— PROBLEM —
Reproduce the lines below word for word, leaving out the pictures.

— EXTRACTED ENTRIES —
___

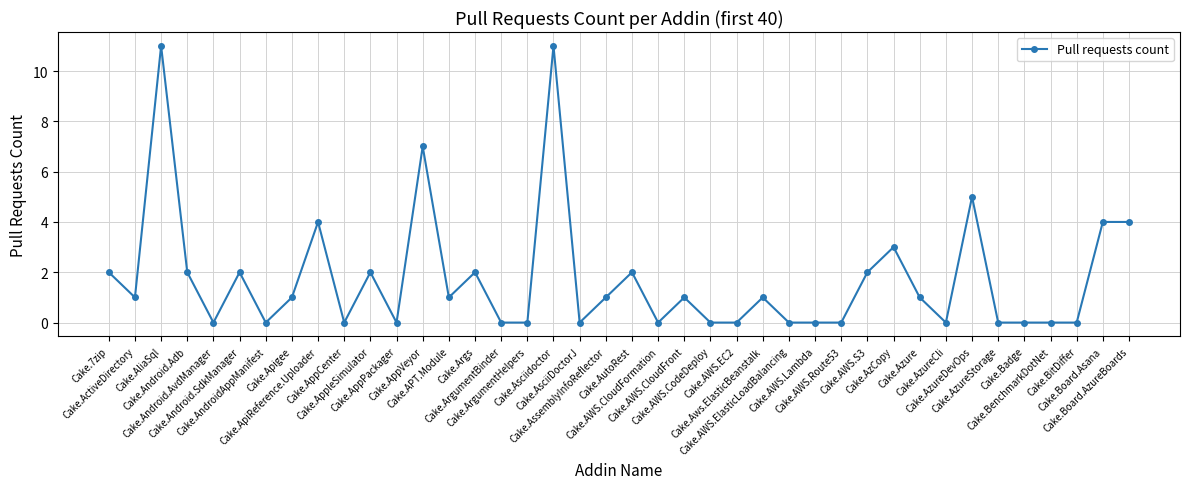

True or false: the data has more than 2 interior local peaks.

True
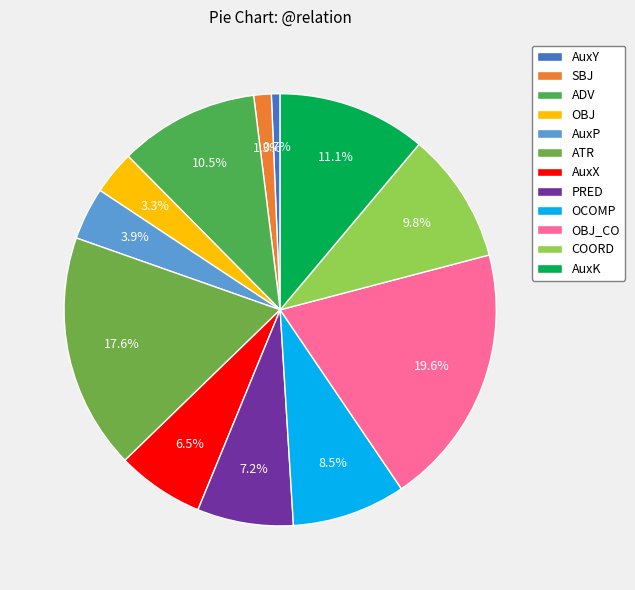

Combined, do COORD and OBJ account for over 50%?

No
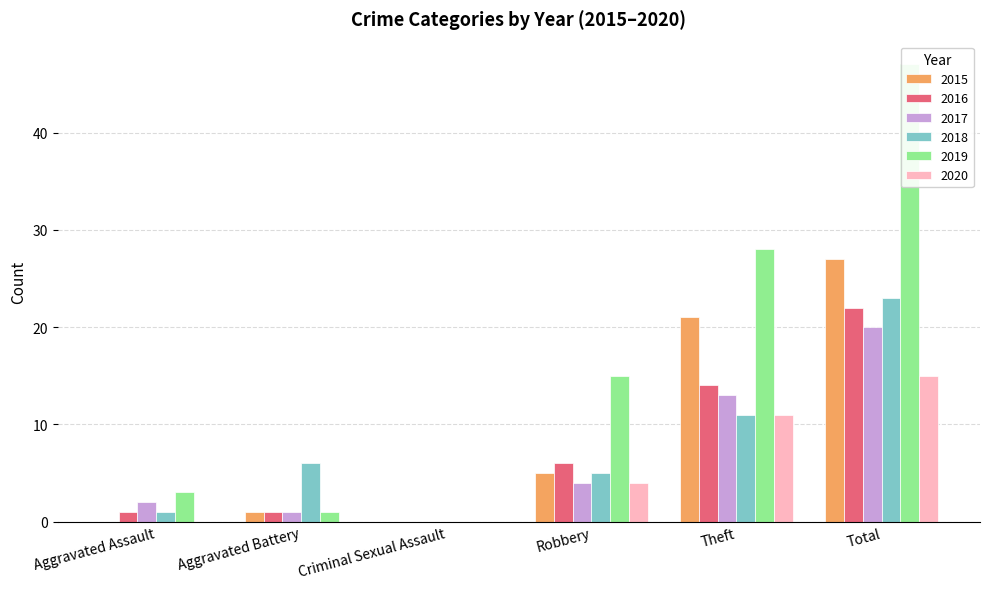

At which category is the sum across all series the highest?

Total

___

— WRITTEN RESPONSE —
True or false: the data has more than 2 interior local peaks.

True

Combined, do COORD and OBJ account for over 50%?

No

At which category is the sum across all series the highest?

Total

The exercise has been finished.